WHAT YOU NEED TO DO: Word for word, restate the lines from the one holding "Reduced heat losses" through the end of the data below, including both endpoints and nothing more.

DATA LISTING:
=== Section Start ===

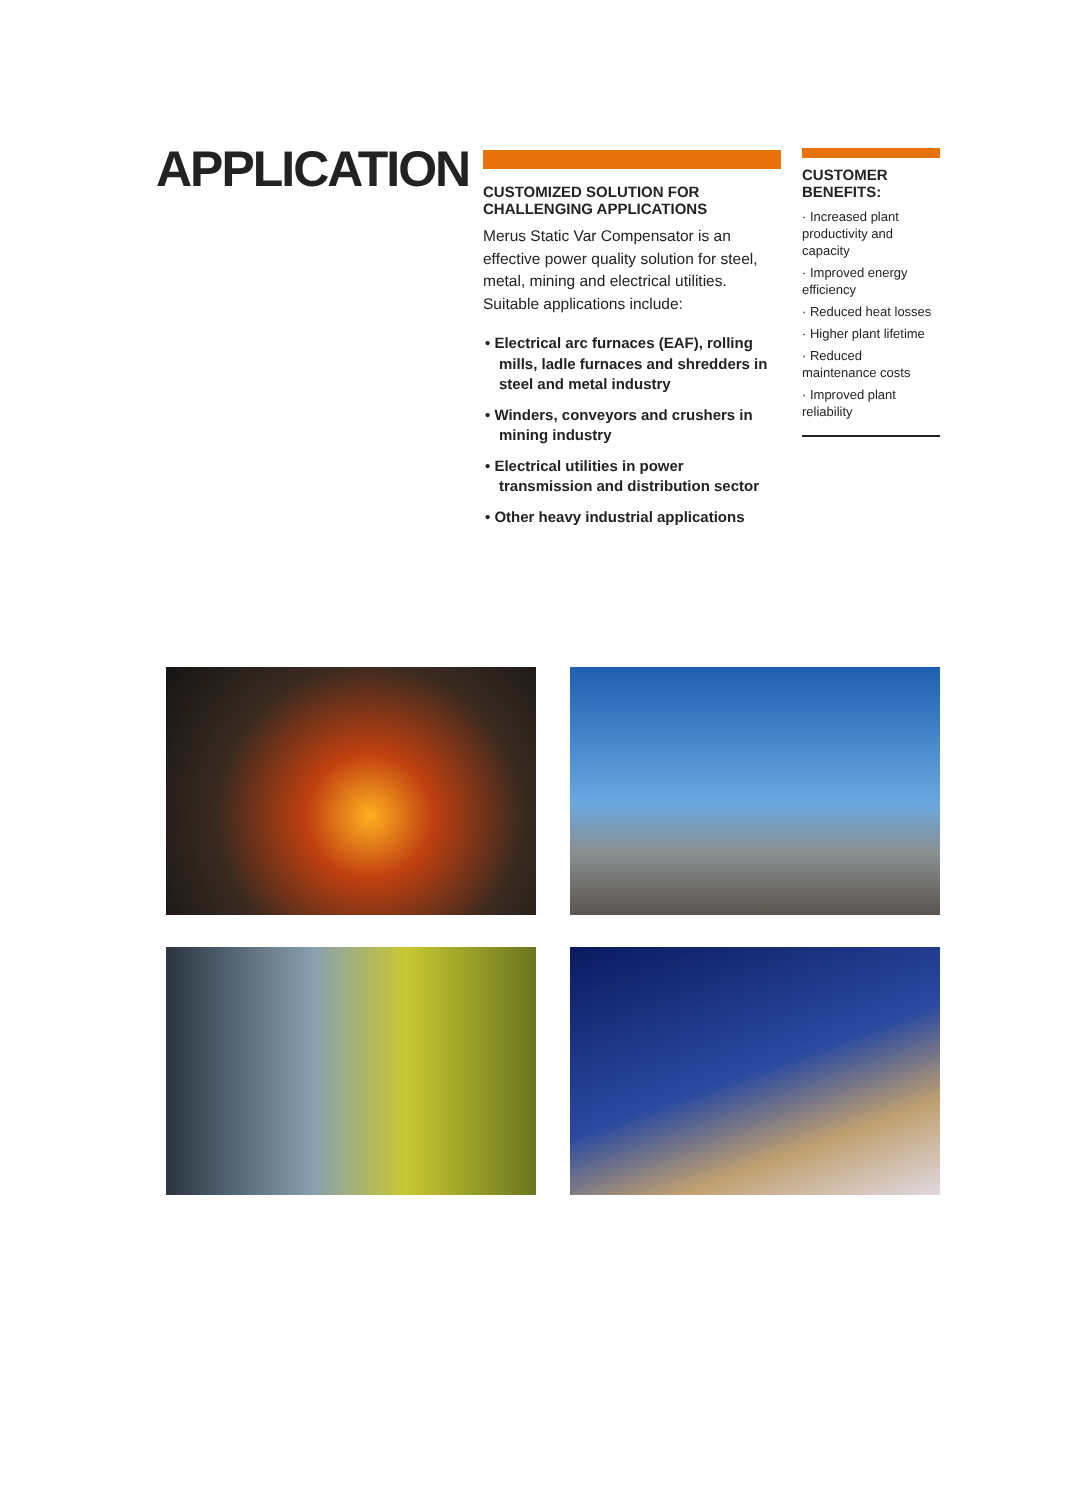APPLICATION
CUSTOMIZED SOLUTION FOR
CHALLENGING APPLICATIONS
Merus Static Var Compensator is an effective power quality solution for steel, metal, mining and electrical utilities. Suitable applications include:
• Electrical arc furnaces (EAF), rolling mills, ladle furnaces and shredders in steel and metal industry
• Winders, conveyors and crushers in mining industry
• Electrical utilities in power transmission and distribution sector
• Other heavy industrial applications
CUSTOMER
BENEFITS:
· Increased plant productivity and capacity
· Improved energy efficiency
· Reduced heat losses
· Higher plant lifetime
· Reduced maintenance costs
· Improved plant reliability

=== Section End ===

COMPLETED EXERCISE:
· Reduced heat losses
· Higher plant lifetime
· Reduced maintenance costs
· Improved plant reliability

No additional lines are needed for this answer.